By Emil Danielyan
Armenian officials said on Monday a visiting senior official from the Council of Europe told them that the organization was wrong to warn that the latest local elections in Nagorno-Karabakh will damage international efforts to settle the conflict with Azerbaijan.
Lord Russell-Johnston, who heads the Council’s Parliamentary Assembly (PACE), was quoted by government sources in Yerevan as saying that he now agrees with the United States’ view that the polls held in Karabakh on Wednesday are “not relevant” to the peace process.
Russell-Johnston was one of the three signatories of a recent Council of Europe statement saying that the elections “cannot be legitimate” in the absence of Karabakh’s Azerbaijani minority which fled the 1991-94 war. It said the ballot, strongly condemned by Azerbaijan, will complicate the search for peace.
According to the Armenian foreign ministry, Russell-Johnston told Foreign Minister Vartan Oskanian that the statement was based on a “wrong assessment of the situation.” The government’s press service made a similar assertion in a press release on the PACE president’s meeting with Prime Minister Andranik Markarian.
The Karabakh authorities, backed by Armenia, have rejected the Council’s criticism, saying that the elections are part of the democratic process.

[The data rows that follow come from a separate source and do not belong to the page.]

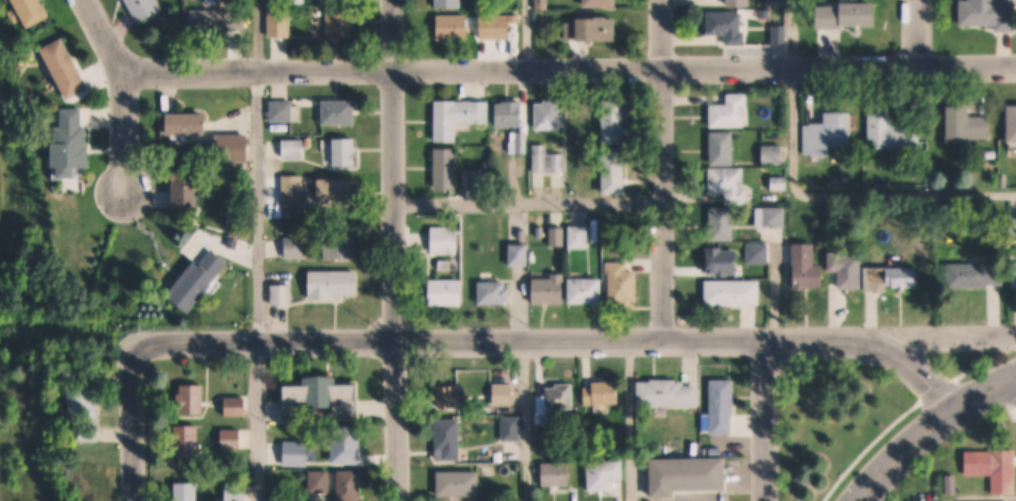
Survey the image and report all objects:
building: (599, 2)
building: (739, 2)
building: (781, 3)
building: (448, 4)
building: (542, 4)
building: (145, 8)
building: (28, 12)
building: (990, 13)
building: (765, 14)
building: (848, 15)
building: (514, 18)
building: (216, 21)
building: (280, 21)
building: (341, 22)
building: (728, 26)
building: (452, 27)
building: (486, 27)
building: (592, 29)
road: (916, 33)
road: (528, 34)
road: (258, 35)
building: (780, 35)
building: (65, 68)
road: (568, 69)
road: (123, 93)
road: (795, 98)
building: (282, 111)
building: (340, 112)
building: (512, 112)
building: (731, 113)
building: (548, 115)
building: (458, 116)
building: (189, 123)
building: (1014, 123)
building: (968, 125)
building: (894, 133)
building: (830, 134)
building: (71, 142)
building: (233, 147)
building: (615, 147)
building: (294, 148)
building: (723, 148)
building: (346, 152)
building: (773, 154)
building: (991, 154)
building: (546, 160)
building: (446, 168)
building: (991, 168)
road: (664, 169)
building: (482, 178)
building: (728, 180)
building: (1004, 181)
building: (779, 183)
building: (186, 187)
building: (294, 190)
building: (339, 190)
road: (636, 199)
building: (770, 217)
building: (521, 222)
building: (722, 223)
building: (1009, 227)
building: (237, 229)
building: (516, 232)
building: (556, 236)
building: (578, 237)
building: (444, 239)
building: (233, 241)
building: (343, 242)
road: (258, 243)
building: (297, 246)
road: (396, 250)
building: (757, 253)
building: (519, 254)
building: (723, 262)
building: (444, 264)
building: (807, 266)
building: (848, 266)
building: (1015, 272)
building: (907, 275)
building: (978, 275)
building: (200, 279)
building: (622, 282)
building: (335, 284)
building: (550, 289)
building: (586, 291)
building: (446, 292)
building: (494, 292)
building: (733, 292)
building: (283, 294)
road: (946, 337)
road: (558, 339)
road: (984, 390)
building: (602, 393)
building: (667, 393)
building: (561, 396)
building: (453, 397)
building: (322, 398)
building: (195, 399)
building: (88, 403)
building: (722, 406)
building: (238, 407)
road: (910, 412)
road: (525, 420)
road: (767, 420)
road: (136, 424)
building: (90, 433)
building: (450, 437)
building: (190, 438)
building: (233, 438)
building: (350, 443)
road: (904, 450)
building: (551, 451)
building: (298, 453)
road: (263, 458)
building: (995, 468)
building: (606, 471)
building: (555, 473)
road: (632, 474)
building: (689, 475)
building: (322, 480)
building: (461, 484)
building: (352, 485)
building: (953, 485)
building: (189, 491)
building: (237, 491)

In a speech at the Armenian parliament earlier in the day, Russell-Johnston said the Strasbourg-based democracy and human rights watchdog is upset with the lack of progress in Karabakh negotiations and is considering playing a larger role in the peace process. “Perhaps the time is coming that we should be more directly involved, particularly since both countries (Armenia and Azerbaijan) are within our assembly,” he said, adding that the conflicting parties must stick to their pledge to find a peaceful solution to the dispute. “I appeal to you and I will appeal to the Azeri leadership to make a new effort in this area.”